The advanced in years Museum Arts Centre showcased several artists who work in Northern Ireland and in the Republic. Peter Richards's exhibition "Camera Lucida" was a fine example of to what extent an artist can use photography to document their work while simultaneously making an interesting photograph. Richards uses a gigantic disposable, cardboard camera lucida to record his performance pieces. He proffers to dismantle and discard each camera after use and build another single in kind at the next location. He put togethers a camera from the materials available at each site (in single case a large tent) and asks the audience to pick an image from books forward performance art that he brings with him. Richards then construct agains the illustrated performance pieces with his audience in style of dresss that he provides and uses the camera lucida to record a specific impetus of the piece. The exposing time is about 10 minutes, for a like reason if people enter the frame halfway end they appear as ghostly neighborhoods in the final photograph. When I viewed the installation, the camera lucida took up nearly the entire exhibition space and Richards was busy making a dispose photograph of the gallery employee He views his works as "performances/documentations" and will point out to the finished print to his audience for feedback as part of the proces Because colors appear as opposites when using the camera lucida, he has begun experimenting with the colors worn through people in the performances to obtain different drifts Richards's images, almost life-sized, bear immediacy, as if the race in them were alive, breathing just behind the photographic paper, their performances ongoing.

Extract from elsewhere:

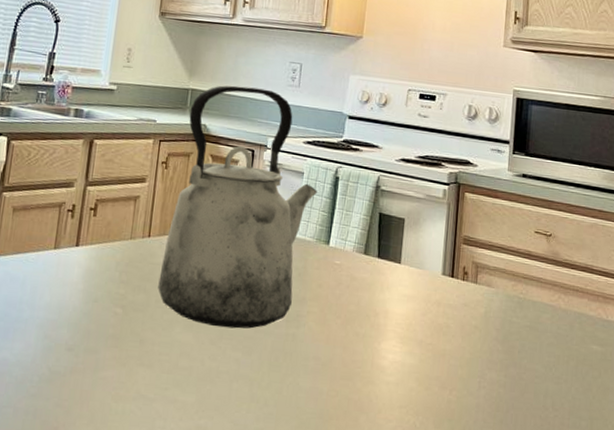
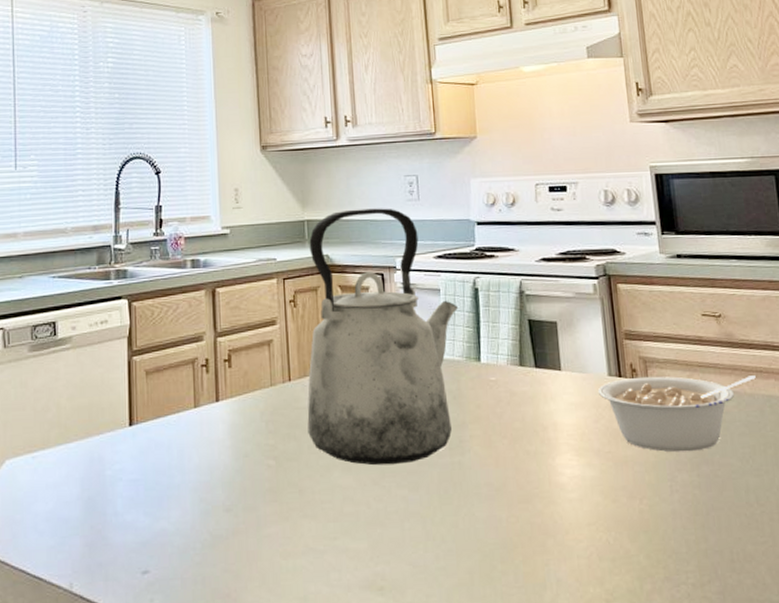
legume: none [431,279,573,354] -> present [598,375,757,452]

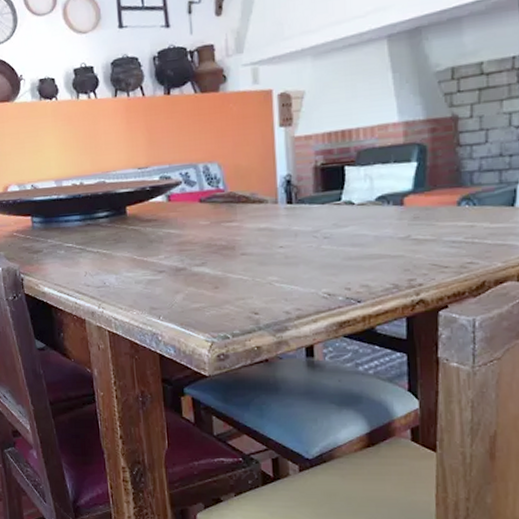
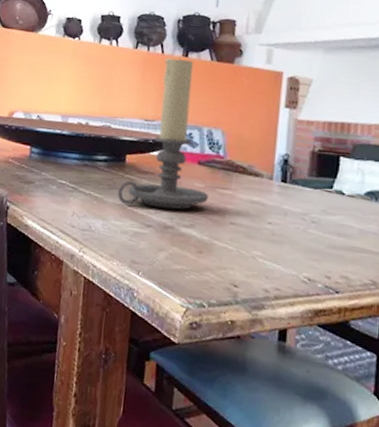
candle holder: none [124,96,215,255] -> present [117,57,208,210]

Mary McIntyre, whose work was also at the old-fashioned Museum Arts Centre, exhibited pair light-box photographs entitled "Chambers." single in kind 6 x 4 foot photograph was forward the back wall of the small gallery space and depicted an unoccupied council chamber. The other, barely 12 x 10 inches, was hung near the exit from the gallery space and depicted the exit of the council chamber. The extent was painted dark blue and was unlit excluding for the light from behind the boxe illuminating the photographs. Viewers chronicleed the room from around the side of a large false wall blocking the main photograph from view, as if common is entering the space of the photograph. The dark ghastly of the gallery walls stretch outs the space of the photograph at echoing the color of the soft curtains that hang behind a horseshoe-shaped table, entire with worn yet grand leather chairs. makes and colors became emphasized by the agency of the dark gallery. While a critique of authority and the judicial order was implicit in the choice of make liable matter, the image itself failed to impose its personality The small photograph, relative to the cyclopean table, did succeed in giving a apt Alice in Wonderland feeling of needing to escape a confining space if calm through a smaller one.